Dad's father had a chest complaint, and all too soon had to be admitted to Aberdare Sanatorium, up in the Valleys. I can just about remember a visit to Aberdare, by train from Barry, probably in 1959, when I would have been seven. I can't recall anything definite about that visit. I've an idea that Mum and I waited around while Dad went in to speak to his father. I never got to see him myself, so I have no deathbed memory of him. No day-to-day memory at all, really, apart from constant apprehension about encountering him in the gloom of our Barry house. (Afterwards Dad embarked on a programme of redecoration and reconstruction, knocking through the wall that had separated the middle and front downstairs rooms, which made the house much brighter) And that magic moment when, with gleaming eyes, he gave me those binoculars. He can't have been wholly bad. Perhaps, like me, he was simply very aware of his personal limitations, and couldn't cope with parenthood. But he could manage the gift of worn-out binoculars to a timid child he hardly knew.

Effectively, then, there were no grandparents in my young life.

I do, remarkably, have photos of three of them.

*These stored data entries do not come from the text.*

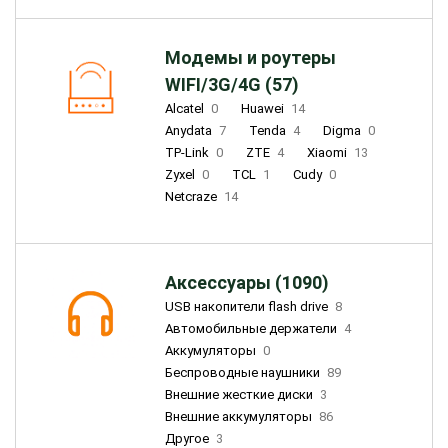
Модемы и роутеры
WIFI/3G/4G (57)
Alcatel
0
Huawei
14
Anydata
7
Tenda
4
Digma
0
TP-Link
0
ZTE
4
Xiaomi
13
Zyxel
0
TCL
1
Cudy
0
Netcraze
14
Аксессуары (1090)
USB накопители flash drive
8
Автомобильные держатели
4
Аккумуляторы
0
Беспроводные наушники
89
Внешние жесткие диски
3
Внешние аккумуляторы
86
Другое
3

This was Mum's mother, Eva Johanna Thomas (neƩ Carlson) in 1946 when fifty-two, at Mum and Dad's wedding:


She died two years later in 1948, four years before I was born.

This was Dad's mother, Eva Annie Dommett (previously Turner through her first marriage - she was a war widow - and born Broom) taken around 1920 when twenty-nine. 


Funny that she was called Eva too. I think I can see something of my own face in hers. She died in 1923, when Dad was still two, and twenty-nine years before I was born.

This was Dad's father William John Dommett in a photo taken around 1930, when he would have been fifty or so. That's somebody else's child with him - Dad would have been ten at the time. 


As I say, he died around 1960, when I was about eight, and we did not know each other for nearly long enough to establish a bond. 

I look at these photos, the only ones I have of these people, and wonder how it would have been if the mothers had survived into my own era. Would I have have had a happy relationship with them? With what ongoing, lifelong effect? I can only speculate.

I do wonder whether it's psychologically bad for you, not to have any grandparents in your life when young. Does it make a crucial difference? Do you lose out in some vital way? I'm pretty sure you never get to understand the special role and status that grandparents have in most families. On the basis of simple observation, it seems to me that grandparents are, in general, fondly loved and appreciated. And that the grandparent/grandchild relationship is special and profoundly important. 

With no personal experience of grandparents, it's just as well that I never became a grandmother. I would have made a poor job of it. Many would say it's a pity, though, missing out on one of life's Great Roles. It's too late now, of course, to worry about that.